Digitisation has already impacted, and will continue to transform, how pharma’s commercial teams interact with healthcare professionals, engage with patients, and evolve their salesforce. The COVID-19 pandemic has accelerated the previously incremental steps of digitisation for commercial teams.
During lockdown, it became much more difficult for salespeople to access physicians in person – this has given rise to different tools and virtual channels that allow meeting physicians digitally. While sending salespeople into the field will continue to be a component of an effective salesforce, it is now recognised that it will no longer be the most important component. The pandemic has helped the industry realise it must be clear on the value it provides to healthcare professionals. Digitisation permits new opportunities to provide different types of value, and the volume and quality of content has changed and can be personalised to customers. This is enabled by data-driven ways of working that are leveraged to better understand customer behaviour.
The pandemic has also induced new and important ways of getting closer to patients, offering the opportunity to provide improved education of, impact for, and connection with patients. Satisfaction levels for both patients and healthcare professionals are improving in some disease areas, such as in severe childhood epilepsy where tele-medicine is now used.
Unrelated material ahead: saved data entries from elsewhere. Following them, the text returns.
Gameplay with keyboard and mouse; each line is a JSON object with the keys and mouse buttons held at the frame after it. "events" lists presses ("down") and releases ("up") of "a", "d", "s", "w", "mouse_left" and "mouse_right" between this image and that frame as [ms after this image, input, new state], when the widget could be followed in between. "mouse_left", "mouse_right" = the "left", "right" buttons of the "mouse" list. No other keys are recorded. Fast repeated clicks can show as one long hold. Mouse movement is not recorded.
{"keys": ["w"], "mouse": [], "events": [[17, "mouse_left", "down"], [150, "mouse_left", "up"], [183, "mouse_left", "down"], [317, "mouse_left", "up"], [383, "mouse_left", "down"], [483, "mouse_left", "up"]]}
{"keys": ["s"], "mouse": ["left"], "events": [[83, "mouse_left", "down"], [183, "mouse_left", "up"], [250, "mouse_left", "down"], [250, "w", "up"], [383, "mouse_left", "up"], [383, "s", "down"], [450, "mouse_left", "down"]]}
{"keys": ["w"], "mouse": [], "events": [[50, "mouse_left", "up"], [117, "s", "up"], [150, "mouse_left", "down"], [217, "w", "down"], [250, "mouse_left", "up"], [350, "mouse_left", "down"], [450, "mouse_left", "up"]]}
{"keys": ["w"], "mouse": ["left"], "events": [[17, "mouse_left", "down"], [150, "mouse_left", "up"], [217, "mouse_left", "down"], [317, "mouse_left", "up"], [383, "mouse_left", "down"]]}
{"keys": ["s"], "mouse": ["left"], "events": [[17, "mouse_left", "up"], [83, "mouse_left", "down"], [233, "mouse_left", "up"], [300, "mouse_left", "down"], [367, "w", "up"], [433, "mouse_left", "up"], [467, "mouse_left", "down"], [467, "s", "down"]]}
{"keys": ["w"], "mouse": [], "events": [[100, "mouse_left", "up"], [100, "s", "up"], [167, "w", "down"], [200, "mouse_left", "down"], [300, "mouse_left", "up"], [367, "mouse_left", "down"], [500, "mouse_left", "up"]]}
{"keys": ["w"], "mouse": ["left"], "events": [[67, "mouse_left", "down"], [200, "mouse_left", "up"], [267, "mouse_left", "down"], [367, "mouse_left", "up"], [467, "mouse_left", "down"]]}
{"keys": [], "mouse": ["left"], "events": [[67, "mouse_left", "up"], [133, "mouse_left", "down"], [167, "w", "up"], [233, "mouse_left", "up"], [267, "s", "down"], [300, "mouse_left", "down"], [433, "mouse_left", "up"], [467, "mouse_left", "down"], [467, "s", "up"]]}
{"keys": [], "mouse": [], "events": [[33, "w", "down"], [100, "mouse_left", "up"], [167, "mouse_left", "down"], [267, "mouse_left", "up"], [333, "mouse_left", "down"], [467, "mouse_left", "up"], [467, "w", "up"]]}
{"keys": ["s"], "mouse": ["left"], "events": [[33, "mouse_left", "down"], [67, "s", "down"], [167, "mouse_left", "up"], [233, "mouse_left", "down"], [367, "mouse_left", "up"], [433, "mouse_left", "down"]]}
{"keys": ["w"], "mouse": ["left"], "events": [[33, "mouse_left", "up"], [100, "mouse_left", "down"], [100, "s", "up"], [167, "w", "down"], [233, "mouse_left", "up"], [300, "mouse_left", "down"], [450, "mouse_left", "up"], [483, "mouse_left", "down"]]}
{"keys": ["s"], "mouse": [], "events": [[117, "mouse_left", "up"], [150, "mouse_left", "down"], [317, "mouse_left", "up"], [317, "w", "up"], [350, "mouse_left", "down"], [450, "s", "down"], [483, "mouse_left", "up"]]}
Across therapeutic areas, pharma is starting to ask patients, rather than only healthcare professionals, about their expectations. Patient expectations have significantly changed, which can be heard in the frustrations about the difficulty of accessing useful, timely information. Pharma needs to focus on the broader healthcare ecosystem and how this can be co-created with patients who understand the patient journey and patient needs better than the pharma company. This will be enabled by technological advances to improve patient outcomes.
The role of the salesforce is also evolving, requiring different skillsets and capabilities. The skills that are involved in face-to-face interactions compared to engaging customers via virtual channels are different, and different people will be motivated by different types of work. With increased sophistication required to understand the requirements of customers and to deliver on these requirements, there will no longer be a one- size-fits-all salesperson. Investment in digitisation requires a different way of measuring success, compared to previous salesforce requirements of making a certain number of calls or meeting a certain number of customers.
An improved understanding of the value and impact that the salesforce has will improve engagement with healthcare professionals, connect more deeply with patients, and empower salespeople to improve the quality of their value proposition. Those who can best understand and leverage the opportunities of digitisation will be most successful; they will bring more value to customers and the entire healthcare ecosystem.